Mobile development is a competitive business to say the least. I’ve been developing mobile apps since 2008 and have witnessed the app gold rush as well as the lucky stars. They were there at the right place at the right time. Since then, app development has been mostly dominated by large corporations looking to profit off of someone’s idea as quickly as possible (i.e. Zynga clone wars). This has caused a negative stigma amongst many indie developers. The realistic notion they could actually live off of their apps they create has diminished. To put things into perspective, when I began tinkering with iOS development, it was during the jailbreak days. The only option was to deploy an app on 3rd party app stores to a very limited audience. And then came the App Store’s public release which was immediately hammered with junk. Fart apps and other worthless apps developed by developers trying to hit it big as quickly as possible were abundant. We saw everything from the mentioned fart apps to virtual beer drinking apps. Anything that was actually useful was rarely spoken about. It was a case of “too early” as far as innovation was concerned.
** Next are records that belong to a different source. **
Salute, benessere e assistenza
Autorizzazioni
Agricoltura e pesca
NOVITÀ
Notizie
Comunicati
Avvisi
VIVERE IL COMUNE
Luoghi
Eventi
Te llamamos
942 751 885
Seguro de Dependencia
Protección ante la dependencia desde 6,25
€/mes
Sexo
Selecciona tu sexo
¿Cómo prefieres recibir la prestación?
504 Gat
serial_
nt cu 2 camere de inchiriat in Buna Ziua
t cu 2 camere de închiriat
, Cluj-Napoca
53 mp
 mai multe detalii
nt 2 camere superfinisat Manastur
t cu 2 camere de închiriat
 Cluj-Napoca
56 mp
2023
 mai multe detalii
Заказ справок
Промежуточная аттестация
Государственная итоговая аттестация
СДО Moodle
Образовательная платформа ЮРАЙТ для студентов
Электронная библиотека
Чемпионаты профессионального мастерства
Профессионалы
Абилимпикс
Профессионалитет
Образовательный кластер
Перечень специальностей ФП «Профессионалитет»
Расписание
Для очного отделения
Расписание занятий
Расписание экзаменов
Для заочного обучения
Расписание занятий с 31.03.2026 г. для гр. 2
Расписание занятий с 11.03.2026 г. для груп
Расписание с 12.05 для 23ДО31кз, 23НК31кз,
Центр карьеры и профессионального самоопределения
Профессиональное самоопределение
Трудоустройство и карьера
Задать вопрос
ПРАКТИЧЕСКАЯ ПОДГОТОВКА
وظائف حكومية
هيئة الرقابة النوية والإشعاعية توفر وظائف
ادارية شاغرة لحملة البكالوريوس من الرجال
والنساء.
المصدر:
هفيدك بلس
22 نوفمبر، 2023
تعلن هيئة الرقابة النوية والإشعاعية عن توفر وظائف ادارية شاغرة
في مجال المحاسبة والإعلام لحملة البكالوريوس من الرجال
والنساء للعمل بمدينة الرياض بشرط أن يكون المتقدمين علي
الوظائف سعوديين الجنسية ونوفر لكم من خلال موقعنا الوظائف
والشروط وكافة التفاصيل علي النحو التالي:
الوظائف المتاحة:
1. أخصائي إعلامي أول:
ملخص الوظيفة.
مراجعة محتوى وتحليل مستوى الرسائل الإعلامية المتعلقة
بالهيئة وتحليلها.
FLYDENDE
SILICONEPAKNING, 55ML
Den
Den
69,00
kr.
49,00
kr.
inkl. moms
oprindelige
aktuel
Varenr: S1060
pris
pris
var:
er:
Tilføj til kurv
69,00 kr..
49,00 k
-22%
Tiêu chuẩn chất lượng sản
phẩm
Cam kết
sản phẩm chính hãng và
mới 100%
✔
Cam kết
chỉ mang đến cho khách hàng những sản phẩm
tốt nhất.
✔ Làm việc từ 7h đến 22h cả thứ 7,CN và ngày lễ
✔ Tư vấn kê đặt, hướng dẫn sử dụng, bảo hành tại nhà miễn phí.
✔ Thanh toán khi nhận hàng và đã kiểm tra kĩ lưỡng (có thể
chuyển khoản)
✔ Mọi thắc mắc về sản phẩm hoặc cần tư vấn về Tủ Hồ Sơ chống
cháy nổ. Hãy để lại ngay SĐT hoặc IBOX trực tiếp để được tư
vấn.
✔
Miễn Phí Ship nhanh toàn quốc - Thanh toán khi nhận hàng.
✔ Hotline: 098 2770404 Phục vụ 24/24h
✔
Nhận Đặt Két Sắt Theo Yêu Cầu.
Fast forward to 2015 and things have changed drastically. Apps have evolved into a way of life for many and a life line for many businesses. They’ve completely changed the way we access information on the internet. While many of the concepts in app development have changed, the primary goal is the same. Deliver a specific idea to an audience actually interested in the idea. Focusing your app as an extension to your existing business is where the power of apps has the most potential in my opinion. It’s extremely difficult to create a new app idea and honestly think you’ll be successful purely from that one app alone. The truth of the matter is, for every app you create, there’s about 100+ other developers waiting to steal that idea. They’ll throw 30+ team members to stomp yours into the ground. This can be disheartening to many young talented developers as it feels as if it’s a constant uphill battle you’ll never win.
Develop an app for a reason. I personally don’t create apps any longer purely for the reason of “just because it seems cool”. There are entirely too many apps on people’s phones that rarely get used and to be blunt, are pretty worthless and bring no value to the world. We create based on demand for the specific cause to help others. This has become our focus over the years, “Create apps for a better world”. We are still very passionate about apps as well as using technology to help others and the one thing that keeps us going is passion, passion to put a smile on the face of others, passion to help a business succeed in helping others, passion knowing what we’re doing will help a non-profit get started and many more. We aren’t here for a golden ticket, we’re here because we love what we do and we love helping others. Go against all odds and create an app simply because you love to do it and love to help others.